Epworth views its support of young residents as more of an investment than a gamble. That’s a good thing because their work is even more resource intensive. And Epworth kids are living proof that you can only expect a return on investment if you’ve gone all-in when making it.

In addition to being pulled out of scarcity mindset by the support they’re shown, the kids also benefit from the psychological principal of social proof. As Jonah Berger explains in his book Contagious, we’re wired to conform to the behaviors around us. We imitate one another, dressing like our friends and dining in crowded restaurants. We rise to meet the expectations and confidence instilled in us. That’s why bartenders prime their tip jars and book covers boast best-seller status.
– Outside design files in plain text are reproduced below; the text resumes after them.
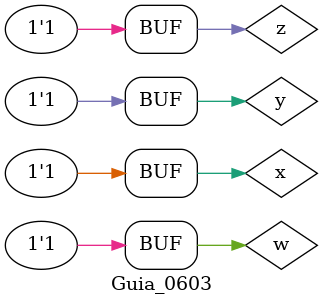
<source format=v>
/*
	806454 - Yago Almeida Melo 
	Guia_0603.v
*/

module expression(output s1, 
input x,
input y, 
input w,
input z);

    assign s1 = ~x&~y&~w&z | ~x&~y&w&~z | ~x&y&~w&z | x&~y&~w&z | x&~y&w&z | x&y&~w&z;
endmodule

module simplified(output s2, 
input x,
input y, 
input w,
input z);

    assign s2 = z&(~w|x|~y) | ~x&~y&w&~z;

endmodule

module Guia_0603;
// ------------------------- definir dados
	reg x, y, w, z;
	wire s1, s2;

    expression EX (s1, x,y,w,z);
    simplified SIM (s2,x,y,w,z);
	
// ------------------------- parte principal
initial
  begin : main
	$display("Guia_0603 - Yago Almeida Melo - 806454");
	$display("Test module");
    $display("   x    y    w    z    s1   s2");
// projetar testes do modulo
	$monitor("%4b %4b %4b %4b %4b %4b", x, y, w, z, s1, s2);
	x = 1'b0; y = 1'b0; w = 1'b0; z = 1'b0;
	#1
	x = 1'b0; y = 1'b0; w = 1'b0; z = 1'b1;
	#1
    x = 1'b0; y = 1'b0; w = 1'b1; z = 1'b0;
	#1
    x = 1'b0; y = 1'b0; w = 1'b1; z = 1'b1;
	#1
    x = 1'b0; y = 1'b1; w = 1'b0; z = 1'b0;
	#1
    x = 1'b0; y = 1'b1; w = 1'b0; z = 1'b1;
	#1
    x = 1'b0; y = 1'b1; w = 1'b1; z = 1'b0;
	#1
    x = 1'b0; y = 1'b1; w = 1'b1; z = 1'b1;
	#1
    x = 1'b1; y = 1'b0; w = 1'b0; z = 1'b0;
	#1
    x = 1'b1; y = 1'b0; w = 1'b0; z = 1'b1;
	#1
    x = 1'b1; y = 1'b0; w = 1'b1; z = 1'b0;
	#1
    x = 1'b1; y = 1'b0; w = 1'b1; z = 1'b1;
	#1
    x = 1'b1; y = 1'b1; w = 1'b0; z = 1'b0;
	#1
    x = 1'b1; y = 1'b1; w = 1'b0; z = 1'b1;
	#1
    x = 1'b1; y = 1'b1; w = 1'b1; z = 1'b0;
    #1
    x = 1'b1; y = 1'b1; w = 1'b1; z = 1'b1;
	
  end
endmodule // test_Guia_0501

</source>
The final year that I was on the board, the entire high school girls’ cottage made the honor roll. Then they challenged the boy’s high school cottage to do the same. I hope you’ll be as inspired as I am by that. And that you’ll challenge yourself to consider ways to invest more in your audience. Can your intervention empower beneficiaries by offering greater opportunities? More choice? Ancillary services? Whatever the possibilities, remember that the people you help can't thrive on small bets. And the more they succeed, the better we all do.

 

With gratitude,

Kevin

 

Kevin Smith, Principal
 

Kevin helps clients apply the principles of behavioral science to communications strategies that compel people to adopt life-changing behaviors. He has recently directed the largest statewide contraceptive access initiative in the US, resulting in a 44% reduction in the number of unwanted pregnancies.